Your copy of the data should match it exactly, leaving out only the pictures.

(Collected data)
Content starts
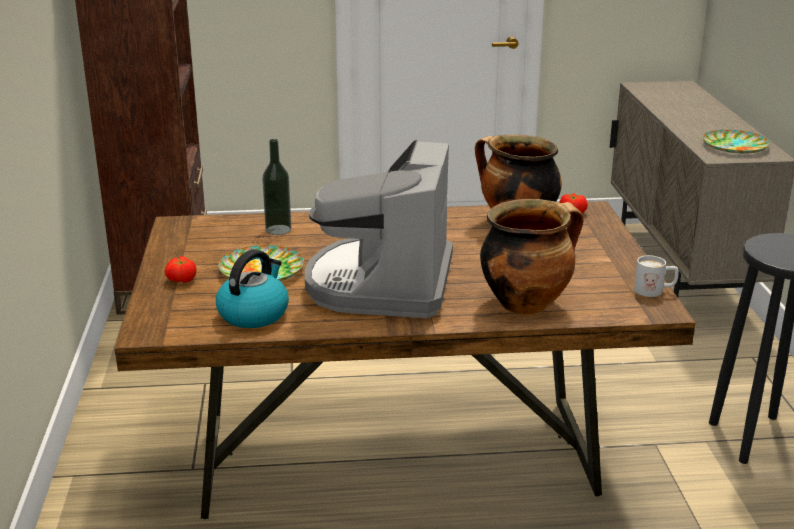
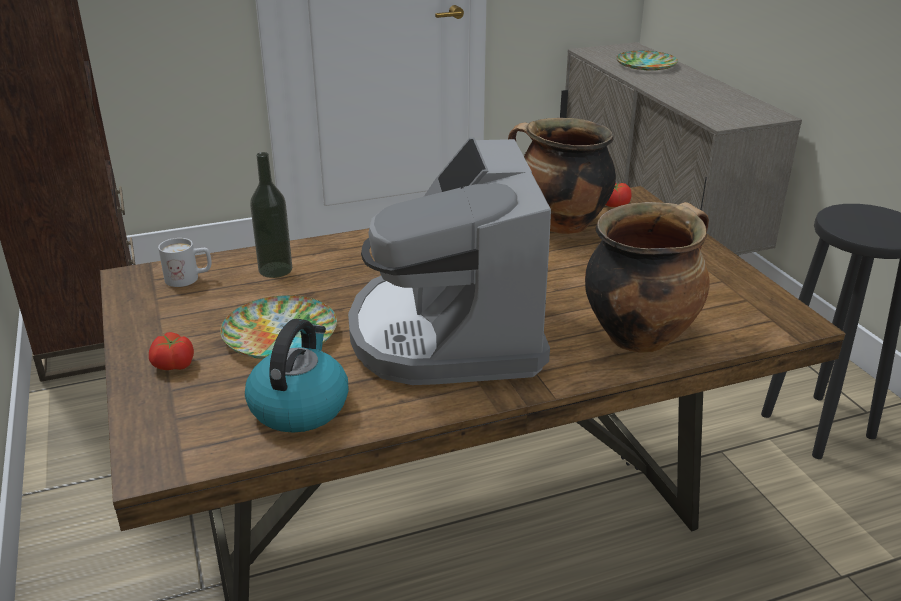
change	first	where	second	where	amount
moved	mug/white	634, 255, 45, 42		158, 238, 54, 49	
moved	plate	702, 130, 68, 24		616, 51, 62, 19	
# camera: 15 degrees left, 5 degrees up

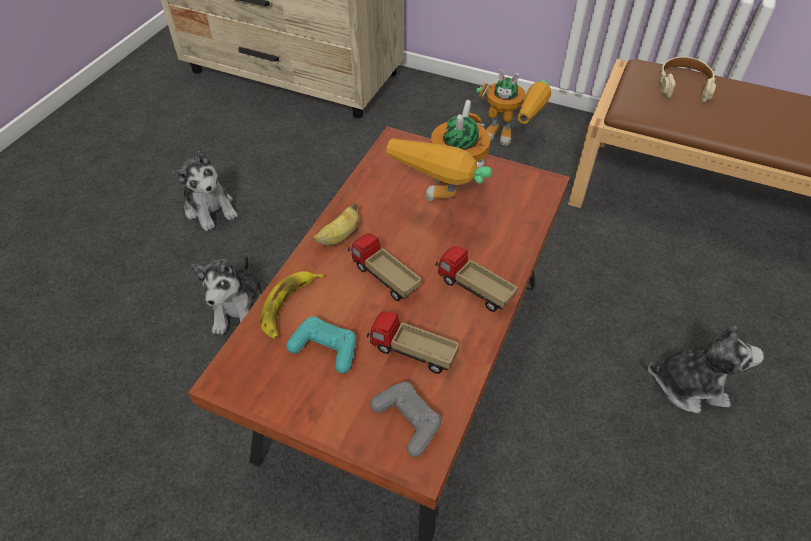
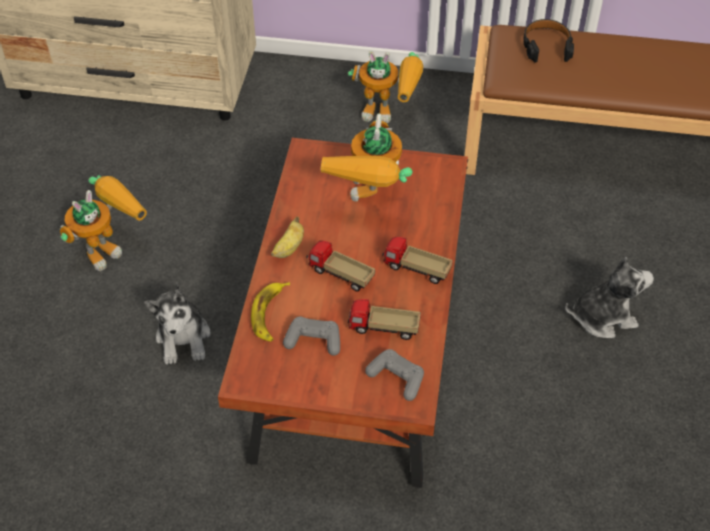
change	first	where	second	where	amount
replaced	plush toy	172, 151, 66, 80	toy robot	60, 175, 87, 96	
recoloured	game controller/turquoise	286, 316, 70, 58	game controller/grey	283, 317, 57, 39	
recoloured	headphones/beige	659, 57, 57, 46	headphones/black	523, 19, 51, 44	
# camera: 15 degrees left, 0 degrees up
Content ends
■ **OUTPUT**
change	first	where	second	where	amount
moved	mug/white	634, 255, 45, 42		158, 238, 54, 49	
moved	plate	702, 130, 68, 24		616, 51, 62, 19	
# camera: 15 degrees left, 5 degrees up

change	first	where	second	where	amount
replaced	plush toy	172, 151, 66, 80	toy robot	60, 175, 87, 96	
recoloured	game controller/turquoise	286, 316, 70, 58	game controller/grey	283, 317, 57, 39	
recoloured	headphones/beige	659, 57, 57, 46	headphones/black	523, 19, 51, 44	
# camera: 15 degrees left, 0 degrees up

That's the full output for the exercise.